Lissette González
Las estadísticas vienen mostrándonos claras señales de la disminución en las condiciones de vidas de las personas, incluso utilizando fuentes oficiales y aun cuando los datos no sean los más actualizados: las encuestas del INE registran caída del ingreso real de los hogares, aumento de la pobreza y disminución del consumo de alimentos mucho antes de este fatídico 2016.
Más aún, nos podemos acercar a la gravedad del presente recurriendo a estadísticas independientes, como la Encuesta de Condiciones de Vida llevada a cabo por la UCAB, la UCV y la USB: allí vemos como a finales de 2015 se habían alcanzado cifras record de pobreza por ingreso y los datos de alimentación muestran que 12% de los hogares realizan 2 comidas o menos al día.
Claro que suena demoledor; pero es abstracto, lejano, genérico. Pega más cuando es la señora que limpia tu oficina quien te dice “ya no sabemos qué comer”. O cuando las noticias muestran que en el hospital de niños o la Maternidad Concepción Palacios, los pacientes no reciben leche y comida.

Líneas dadas:
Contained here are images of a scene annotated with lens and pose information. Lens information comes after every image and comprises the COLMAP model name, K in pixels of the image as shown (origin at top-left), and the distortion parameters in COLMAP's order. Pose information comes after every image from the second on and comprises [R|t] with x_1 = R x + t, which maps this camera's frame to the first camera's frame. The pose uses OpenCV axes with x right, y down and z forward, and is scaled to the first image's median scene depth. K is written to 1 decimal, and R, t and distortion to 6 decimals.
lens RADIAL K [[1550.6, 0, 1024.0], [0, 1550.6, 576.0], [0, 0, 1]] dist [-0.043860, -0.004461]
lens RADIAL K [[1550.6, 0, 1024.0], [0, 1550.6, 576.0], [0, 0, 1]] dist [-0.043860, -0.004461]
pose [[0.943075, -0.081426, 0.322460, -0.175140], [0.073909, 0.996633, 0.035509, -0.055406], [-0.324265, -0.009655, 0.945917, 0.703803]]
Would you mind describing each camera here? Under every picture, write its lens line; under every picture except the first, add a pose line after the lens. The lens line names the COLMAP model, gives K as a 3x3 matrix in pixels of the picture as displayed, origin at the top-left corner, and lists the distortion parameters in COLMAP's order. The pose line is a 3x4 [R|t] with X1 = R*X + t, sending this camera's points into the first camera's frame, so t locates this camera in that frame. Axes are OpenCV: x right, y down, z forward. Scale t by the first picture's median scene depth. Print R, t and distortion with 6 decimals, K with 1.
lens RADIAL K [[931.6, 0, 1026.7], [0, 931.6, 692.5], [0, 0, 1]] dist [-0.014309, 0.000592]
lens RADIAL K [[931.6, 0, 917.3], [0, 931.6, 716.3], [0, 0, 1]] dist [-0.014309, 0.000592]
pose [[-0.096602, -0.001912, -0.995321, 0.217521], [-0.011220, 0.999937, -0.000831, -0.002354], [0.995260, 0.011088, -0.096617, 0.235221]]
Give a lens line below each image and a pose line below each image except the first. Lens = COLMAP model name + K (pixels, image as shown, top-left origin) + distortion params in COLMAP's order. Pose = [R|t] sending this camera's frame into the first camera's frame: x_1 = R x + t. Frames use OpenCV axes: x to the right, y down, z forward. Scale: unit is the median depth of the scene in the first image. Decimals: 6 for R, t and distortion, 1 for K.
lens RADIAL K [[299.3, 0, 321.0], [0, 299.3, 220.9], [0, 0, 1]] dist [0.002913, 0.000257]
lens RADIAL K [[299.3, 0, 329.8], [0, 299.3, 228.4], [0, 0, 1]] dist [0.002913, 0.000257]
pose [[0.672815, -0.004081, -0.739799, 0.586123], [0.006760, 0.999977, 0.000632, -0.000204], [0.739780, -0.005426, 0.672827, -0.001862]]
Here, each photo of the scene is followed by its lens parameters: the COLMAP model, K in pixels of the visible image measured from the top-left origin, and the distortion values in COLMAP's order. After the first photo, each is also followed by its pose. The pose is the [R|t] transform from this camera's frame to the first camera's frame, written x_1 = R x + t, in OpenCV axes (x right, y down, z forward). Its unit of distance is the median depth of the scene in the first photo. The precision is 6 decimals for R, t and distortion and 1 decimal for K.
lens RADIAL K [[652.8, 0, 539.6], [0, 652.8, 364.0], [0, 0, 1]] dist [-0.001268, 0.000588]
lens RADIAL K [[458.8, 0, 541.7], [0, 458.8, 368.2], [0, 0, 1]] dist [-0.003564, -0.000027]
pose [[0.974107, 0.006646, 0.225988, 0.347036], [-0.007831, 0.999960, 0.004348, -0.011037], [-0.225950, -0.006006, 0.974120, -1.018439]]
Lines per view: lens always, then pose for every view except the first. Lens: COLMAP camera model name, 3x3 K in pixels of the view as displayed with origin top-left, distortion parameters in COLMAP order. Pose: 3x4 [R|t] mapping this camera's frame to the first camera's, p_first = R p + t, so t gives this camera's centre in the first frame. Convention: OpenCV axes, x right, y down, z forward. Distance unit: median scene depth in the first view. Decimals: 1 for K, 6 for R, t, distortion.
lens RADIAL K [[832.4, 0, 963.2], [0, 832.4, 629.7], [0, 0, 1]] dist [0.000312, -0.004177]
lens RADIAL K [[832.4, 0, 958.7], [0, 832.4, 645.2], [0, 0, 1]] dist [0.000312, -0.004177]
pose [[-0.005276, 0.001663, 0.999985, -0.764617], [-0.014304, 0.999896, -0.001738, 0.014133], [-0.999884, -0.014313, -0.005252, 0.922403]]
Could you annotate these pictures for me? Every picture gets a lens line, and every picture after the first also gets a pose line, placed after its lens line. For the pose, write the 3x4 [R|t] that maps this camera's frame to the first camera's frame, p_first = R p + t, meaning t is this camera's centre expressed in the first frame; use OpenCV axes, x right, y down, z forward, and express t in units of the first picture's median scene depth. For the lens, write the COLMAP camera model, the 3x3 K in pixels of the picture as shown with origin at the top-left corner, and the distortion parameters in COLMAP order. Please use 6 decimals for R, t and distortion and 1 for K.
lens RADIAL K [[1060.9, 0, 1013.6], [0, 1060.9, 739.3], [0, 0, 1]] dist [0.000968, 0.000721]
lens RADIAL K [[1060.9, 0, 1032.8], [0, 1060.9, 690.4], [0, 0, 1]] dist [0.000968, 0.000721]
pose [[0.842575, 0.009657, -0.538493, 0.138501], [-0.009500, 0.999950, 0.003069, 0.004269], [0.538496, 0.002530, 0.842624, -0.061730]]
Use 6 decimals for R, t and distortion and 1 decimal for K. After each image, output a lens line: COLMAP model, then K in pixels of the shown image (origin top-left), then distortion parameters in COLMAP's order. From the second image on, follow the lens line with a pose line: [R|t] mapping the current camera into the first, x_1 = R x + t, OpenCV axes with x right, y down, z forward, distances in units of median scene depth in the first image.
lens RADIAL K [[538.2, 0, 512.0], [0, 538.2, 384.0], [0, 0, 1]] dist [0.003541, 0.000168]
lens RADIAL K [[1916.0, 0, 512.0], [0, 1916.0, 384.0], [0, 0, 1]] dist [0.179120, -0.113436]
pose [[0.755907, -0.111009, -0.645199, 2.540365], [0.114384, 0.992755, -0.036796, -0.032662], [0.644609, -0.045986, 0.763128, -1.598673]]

Consigna:
Enumera las siglas de todas las instituciones que, según el texto sobre las condiciones de vida, llevaron a cabo la Encuesta de Condiciones de Vida.

Respuesta:
UCAB, UCV, USB